++++ Testo di partenza

A pochi giorni dall’incontro pubblico, che si è tenuto lo scorso sabato a Chiusi Scalo, sul futuro dei servizi ferroviari lungo la direttrice Roma–Firenze e sul ruolo delle stazioni intermedie tra Toscana e Umbria, il Comitato Pendolari Roma Firenze torna a ribadire la necessità di azioni immediate atte a scongiurare il progressivo isolamento di interi territori.
“Sebbene siamo soddisfatti – dicono i Pendolari – dell’impegno assunto dagli assessori regionali di Toscana e Umbria, Filippo Boni e Francesco De Rebotti, ad avviare un tavolo tecnico congiunto per costruire una proposta condivisa atta a rafforzare il sistema ferroviario nelle aree interne, riteniamo urgente la pianificazione di interventi tempestivi. Questo anche in vista sia del rinnovo dei contratti di servizio regionali e del bando di assegnazione dei servizi Intercity”.

++++++++
++++ Righe di dati

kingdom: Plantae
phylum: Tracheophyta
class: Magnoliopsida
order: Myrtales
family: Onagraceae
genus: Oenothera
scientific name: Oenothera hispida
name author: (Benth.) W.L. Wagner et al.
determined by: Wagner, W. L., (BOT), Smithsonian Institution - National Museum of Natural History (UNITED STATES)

++++++++

Esercizi da svolgere:
[a] Riscrivi in forma di elenco il paragrafo del testo sui pendolari della linea Roma–Firenze che inizia con «“Sebbene siamo soddisfatti», conservandone i fatti principali.
[b] Riprendi il testo sui pendolari della linea Roma–Firenze e scrivine il seguito a partire dall'ultima frase riportata.

Soluzioni degli esercizi:
[a]
- I Pendolari si dicono soddisfatti dell'impegno assunto dagli assessori regionali di Toscana e Umbria, Filippo Boni e Francesco De Rebotti.
- Gli assessori si sono impegnati ad avviare un tavolo tecnico congiunto per costruire una proposta condivisa che rafforzi il sistema ferroviario nelle aree interne.
- I Pendolari ritengono comunque urgente pianificare interventi tempestivi.
- L'urgenza è legata anche al rinnovo dei contratti di servizio regionali e al bando di assegnazione dei servizi Intercity.

[b]
“C’è anche la questione della nuova compagnia francese – sottolinea il Comitato – che arriverà in Italia con ulteriori treni che andranno a occupare gli slot della Direttissima, già satura". “Bene gli incontri, bene i confronti, ma ora si deve agire – conclude il Comitato. È adesso, infatti, che si determina la politica dei trasporti dei prossimi anni”.